The 11th edition of the book (don't ask me ``which book?''), published in 1965, gave a recipe for French toast and not German toast. I haven't checked when the name change took place.

In the US, French toast is mostly a breakfast food. In pre-WWII Germany (Breslau, to be precise) my mother knew this as a lunch food. Cooked slices were served in a stack (like pancakes), with layers of marmalade between the slices. It was called arme Ritter, `poor knight.' The implication was probably that this was the best sort of food an indigent knight could afford. Farmer's specification of stale bread begins to make more sense. It seems like a few delicacies arose from ingenious efforts to make the best of a lean larder. Pizza was originally a stereotypical poor-people's food in southern Italy, so-I-understand. I wonder if the New Orleans version of the submarine or hero or hoagie sandwich, the ``Po' Boy,'' was not originally thought of as a way to use bread to extend a small amount of filling.

My grandmother had a comfortable childhood, and money didn't really become tight until after WWI, and particularly after the Nuremburg laws took away the men's livelihoods, so I always wondered a little where she learned the following trick. When butter starts to go rancid, you can beat it with water. Whip it long and well enough, and the chemicals that are the source of the foul odor apparently dissolve into the water. (Not surprising, since butter is nonpolar, and smelly butyric compounds should prefer the polar solvent of water.) You pour out the water, and the rest of the butter is fit for hungry human consumption.

Let me make some points for the benefit of the punctilious: No, it's not really my idea of ``toast'' either, but the word ``fries'' was evidently taken. ``Toast'' here, as usually, is uncountable. So you might prepare just one slice of French toast, although that would leave a lot of egg batter left over. But that doesn't invalidate the plural ``bread slices soaked...'' in my definition.

(Whatever the origin, at least the French do know this dish. They call it pain perdu.)

In the Francophone town of Madawaska, Maine, just across the St. John River from Quebec, the dish is known as Canadian toast.

FREQUENT WIND
God have mercy on the Native American with that name, and all downwind, but it was the code name for the US evacuation of Viet Nam. This information is culled from a Joan Didion novel (Democracy), but in matters of military nomenclature, reality is more fantastical than fiction, so this probably wasn't made up.

FRERP
Federal Radiological Emergency Response Plan. US governmentese.

fresca
Cool (not warm) or fresh (not stale), in Spanish. (Masculine form fresco.)

I guess if you keep it cool it's more likely to stay fresh, but it's occasionally handy to have distinct words. Conversely, in English ``hot'' means both caliente and picante.

fresher
British noun meaning frosh.

*****

### Using the information
a – According to the glossary passage, what was French toast called in pre-WWII Breslau?
b – Write the next entry of the glossary passage.

Body or hand keypoint data:
*****

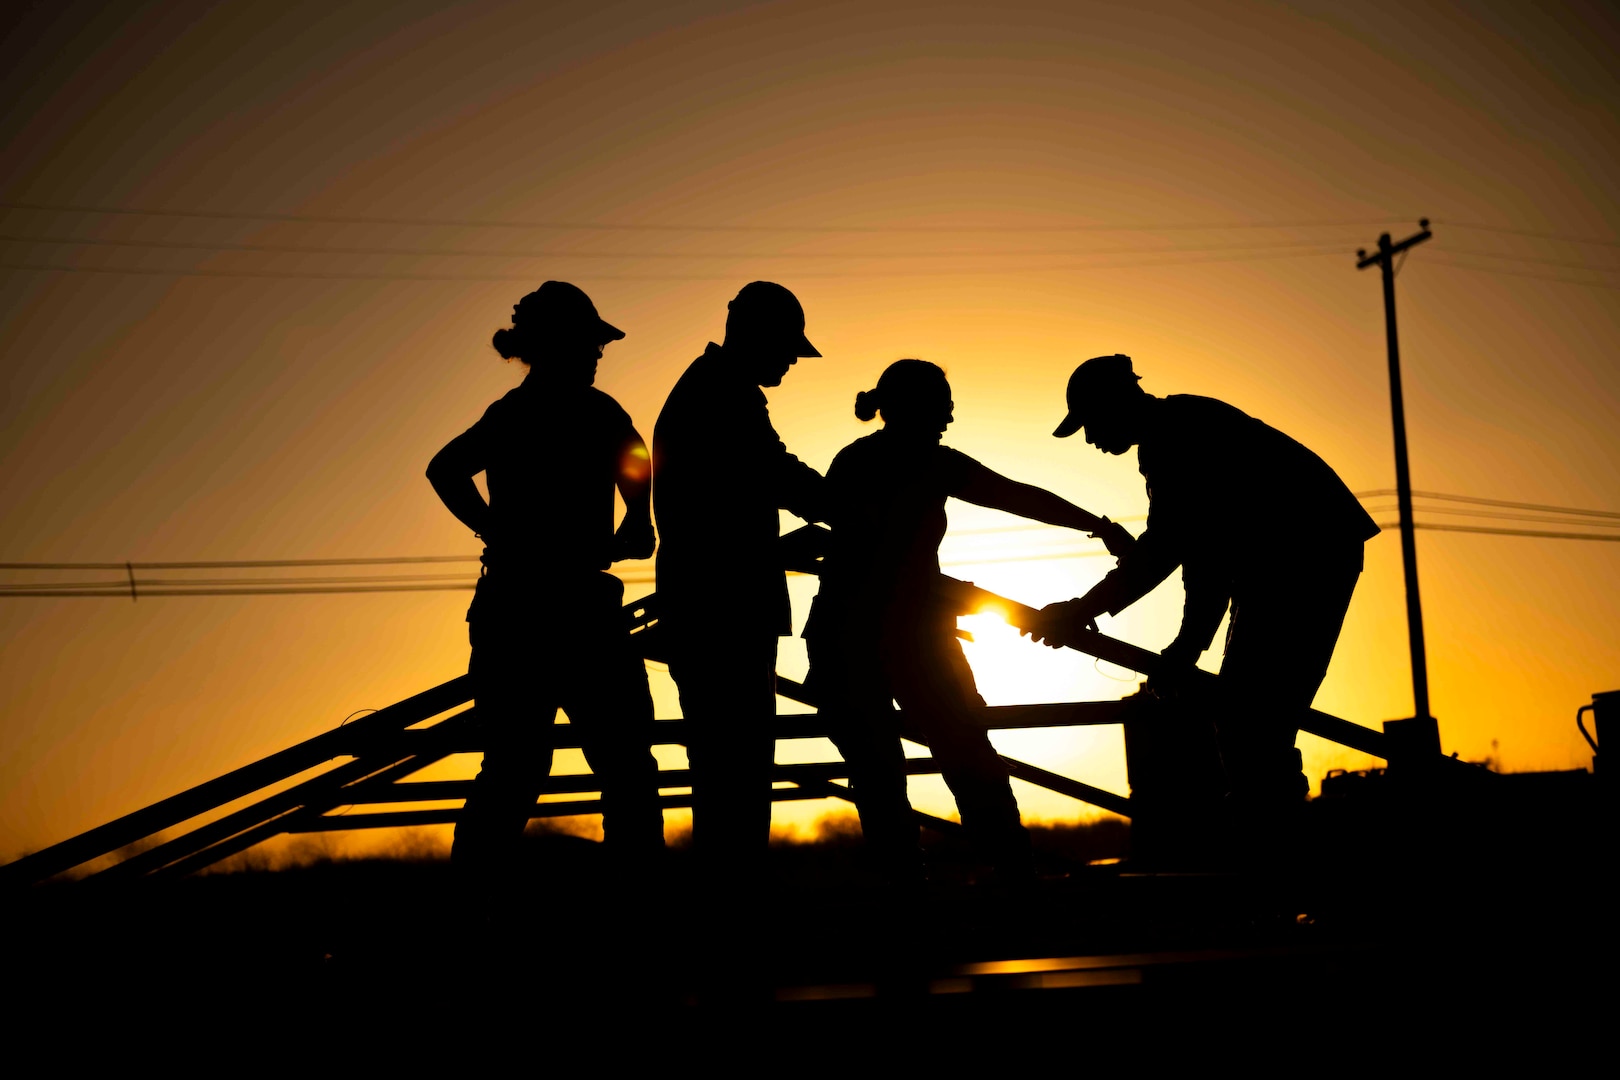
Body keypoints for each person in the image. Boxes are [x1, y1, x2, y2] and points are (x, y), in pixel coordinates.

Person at [805, 359, 1134, 879]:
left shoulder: (870, 460)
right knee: (958, 760)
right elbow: (1008, 497)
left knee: (886, 773)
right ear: (916, 408)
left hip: (865, 636)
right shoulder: (920, 462)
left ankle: (925, 895)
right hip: (893, 636)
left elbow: (1010, 496)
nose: (951, 414)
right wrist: (1097, 526)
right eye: (943, 402)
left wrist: (1094, 525)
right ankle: (1009, 882)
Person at [1032, 353, 1379, 822]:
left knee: (1248, 721)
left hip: (1304, 556)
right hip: (1288, 560)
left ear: (1115, 403)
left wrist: (1083, 609)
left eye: (1091, 423)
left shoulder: (1175, 436)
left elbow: (1173, 549)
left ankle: (1280, 849)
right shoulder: (1176, 429)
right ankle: (1276, 838)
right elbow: (1203, 556)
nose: (1090, 439)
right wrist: (1187, 645)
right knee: (1249, 720)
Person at [427, 281, 665, 882]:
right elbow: (635, 461)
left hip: (517, 607)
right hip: (574, 611)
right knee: (623, 770)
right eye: (591, 344)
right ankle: (637, 918)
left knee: (515, 770)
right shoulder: (593, 411)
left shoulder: (514, 414)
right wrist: (639, 522)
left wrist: (493, 529)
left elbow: (445, 468)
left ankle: (468, 914)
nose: (598, 355)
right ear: (560, 345)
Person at [652, 281, 827, 875]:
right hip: (722, 610)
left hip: (709, 603)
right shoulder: (724, 392)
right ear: (756, 335)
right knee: (738, 768)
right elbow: (771, 471)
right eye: (786, 349)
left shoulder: (711, 388)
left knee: (726, 770)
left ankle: (728, 906)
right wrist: (845, 506)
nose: (788, 363)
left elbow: (727, 499)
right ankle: (733, 914)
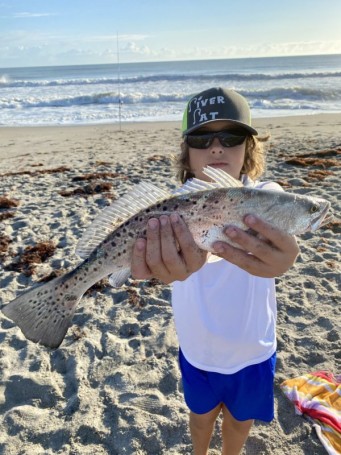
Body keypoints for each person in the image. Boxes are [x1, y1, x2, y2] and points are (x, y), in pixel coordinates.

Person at [131, 87, 299, 455]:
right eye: (202, 138)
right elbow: (153, 263)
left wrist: (284, 258)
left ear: (248, 149)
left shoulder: (265, 197)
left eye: (232, 136)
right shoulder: (166, 214)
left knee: (240, 423)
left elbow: (282, 252)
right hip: (198, 348)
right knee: (200, 416)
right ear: (186, 154)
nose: (217, 147)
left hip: (253, 350)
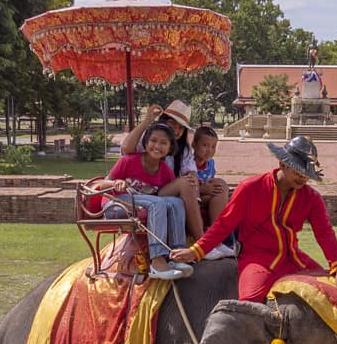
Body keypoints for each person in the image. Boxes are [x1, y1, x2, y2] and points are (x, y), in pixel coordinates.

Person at [170, 135, 337, 301]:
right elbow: (224, 224)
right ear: (282, 163)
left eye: (306, 175)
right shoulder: (250, 188)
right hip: (257, 259)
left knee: (335, 294)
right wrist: (196, 251)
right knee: (249, 303)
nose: (302, 179)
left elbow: (324, 233)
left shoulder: (311, 198)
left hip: (294, 259)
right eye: (298, 173)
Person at [93, 122, 193, 280]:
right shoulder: (128, 161)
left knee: (175, 203)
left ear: (169, 149)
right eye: (153, 141)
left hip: (141, 205)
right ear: (145, 143)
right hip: (116, 204)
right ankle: (157, 260)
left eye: (163, 143)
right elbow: (99, 184)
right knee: (157, 203)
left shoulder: (165, 172)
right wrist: (115, 183)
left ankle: (177, 254)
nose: (157, 146)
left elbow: (168, 198)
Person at [121, 101, 205, 242]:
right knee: (185, 184)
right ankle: (202, 241)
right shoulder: (150, 140)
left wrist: (195, 189)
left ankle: (222, 239)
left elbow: (191, 174)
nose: (177, 131)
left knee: (218, 186)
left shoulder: (182, 149)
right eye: (173, 125)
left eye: (181, 128)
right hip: (145, 190)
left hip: (167, 189)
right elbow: (126, 149)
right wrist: (147, 120)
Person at [191, 125, 235, 260]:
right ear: (194, 145)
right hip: (193, 198)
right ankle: (213, 240)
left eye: (213, 147)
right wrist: (203, 189)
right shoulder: (189, 162)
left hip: (206, 197)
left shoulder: (210, 164)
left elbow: (211, 183)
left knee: (221, 186)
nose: (209, 150)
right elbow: (189, 187)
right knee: (220, 187)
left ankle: (218, 240)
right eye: (205, 145)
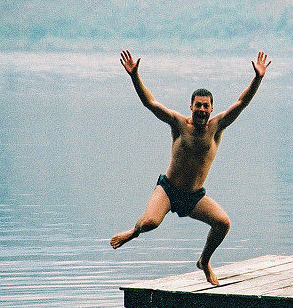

*****

### Answers for the tasks
a – Arme Ritter, meaning "poor knight."

b –
freshman orientation
Here's Michael Moffatt, in Coming of Age in New Jersey (1989), p. 4:
Orientation is the well-scripted routine by which anyone who has gone away to college since about 1925 has probably first experienced American higher education. Historically, it replaced the older, hairier student-to-student initiations of the late nineteenth century: hazing and some of the other colorful customs of the old undergraduate college life.[6] Modern orientation can be seen as a firmly entrenched college custom as well, however--in this case, as a dean's ritual. It is the

The footnote ([6] above) puts a twist on this:

In fact, I discovered during subsequent historical research, the deans' orientation and a cleaned-up version of undergraduate hazing coexisted at Rutgers and at other American colleges for half a century. Hazing suited the deans' purposes admirably: it stitched the students together; it taught them conformity to conservative student ``traditions.'' Only after the undergraduates laughed such practicies out of currency in the late 1960's did the deans discover that hazing was illegal and beneath the dignity of college youths.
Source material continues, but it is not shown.